### Work instructions
Restate every line of the material, word for word.

### Source material
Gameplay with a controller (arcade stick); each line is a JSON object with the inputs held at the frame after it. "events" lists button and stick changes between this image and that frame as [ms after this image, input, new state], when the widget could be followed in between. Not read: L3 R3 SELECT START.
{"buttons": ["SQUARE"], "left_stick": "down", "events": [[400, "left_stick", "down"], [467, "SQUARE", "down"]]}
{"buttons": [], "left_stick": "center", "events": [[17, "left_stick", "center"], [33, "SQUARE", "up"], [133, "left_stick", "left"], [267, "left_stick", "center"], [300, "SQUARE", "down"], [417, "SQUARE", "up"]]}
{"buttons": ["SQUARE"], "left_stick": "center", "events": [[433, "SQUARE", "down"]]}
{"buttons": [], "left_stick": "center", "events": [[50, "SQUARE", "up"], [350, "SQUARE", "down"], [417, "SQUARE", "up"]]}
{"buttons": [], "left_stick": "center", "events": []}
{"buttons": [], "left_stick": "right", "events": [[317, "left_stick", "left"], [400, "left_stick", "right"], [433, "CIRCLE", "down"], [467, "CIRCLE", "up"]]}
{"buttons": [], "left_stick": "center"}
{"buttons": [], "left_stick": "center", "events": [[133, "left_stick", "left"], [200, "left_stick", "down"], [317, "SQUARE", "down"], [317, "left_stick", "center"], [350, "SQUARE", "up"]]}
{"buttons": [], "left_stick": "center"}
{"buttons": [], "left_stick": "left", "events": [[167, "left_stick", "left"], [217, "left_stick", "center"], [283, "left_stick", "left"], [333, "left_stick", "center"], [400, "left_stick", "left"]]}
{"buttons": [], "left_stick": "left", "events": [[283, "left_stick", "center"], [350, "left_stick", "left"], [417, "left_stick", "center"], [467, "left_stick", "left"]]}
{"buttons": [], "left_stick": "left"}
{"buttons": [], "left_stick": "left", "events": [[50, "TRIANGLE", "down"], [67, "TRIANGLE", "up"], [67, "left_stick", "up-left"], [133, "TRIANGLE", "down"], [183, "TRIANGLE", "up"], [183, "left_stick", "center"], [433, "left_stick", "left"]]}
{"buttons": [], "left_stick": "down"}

### Result of the task
Gameplay with a controller (arcade stick); each line is a JSON object with the inputs held at the frame after it. "events" lists button and stick changes between this image and that frame as [ms after this image, input, new state], when the widget could be followed in between. Not read: L3 R3 SELECT START.
{"buttons": ["SQUARE"], "left_stick": "down", "events": [[400, "left_stick", "down"], [467, "SQUARE", "down"]]}
{"buttons": [], "left_stick": "center", "events": [[17, "left_stick", "center"], [33, "SQUARE", "up"], [133, "left_stick", "left"], [267, "left_stick", "center"], [300, "SQUARE", "down"], [417, "SQUARE", "up"]]}
{"buttons": ["SQUARE"], "left_stick": "center", "events": [[433, "SQUARE", "down"]]}
{"buttons": [], "left_stick": "center", "events": [[50, "SQUARE", "up"], [350, "SQUARE", "down"], [417, "SQUARE", "up"]]}
{"buttons": [], "left_stick": "center", "events": []}
{"buttons": [], "left_stick": "right", "events": [[317, "left_stick", "left"], [400, "left_stick", "right"], [433, "CIRCLE", "down"], [467, "CIRCLE", "up"]]}
{"buttons": [], "left_stick": "center"}
{"buttons": [], "left_stick": "center", "events": [[133, "left_stick", "left"], [200, "left_stick", "down"], [317, "SQUARE", "down"], [317, "left_stick", "center"], [350, "SQUARE", "up"]]}
{"buttons": [], "left_stick": "center"}
{"buttons": [], "left_stick": "left", "events": [[167, "left_stick", "left"], [217, "left_stick", "center"], [283, "left_stick", "left"], [333, "left_stick", "center"], [400, "left_stick", "left"]]}
{"buttons": [], "left_stick": "left", "events": [[283, "left_stick", "center"], [350, "left_stick", "left"], [417, "left_stick", "center"], [467, "left_stick", "left"]]}
{"buttons": [], "left_stick": "left"}
{"buttons": [], "left_stick": "left", "events": [[50, "TRIANGLE", "down"], [67, "TRIANGLE", "up"], [67, "left_stick", "up-left"], [133, "TRIANGLE", "down"], [183, "TRIANGLE", "up"], [183, "left_stick", "center"], [433, "left_stick", "left"]]}
{"buttons": [], "left_stick": "down"}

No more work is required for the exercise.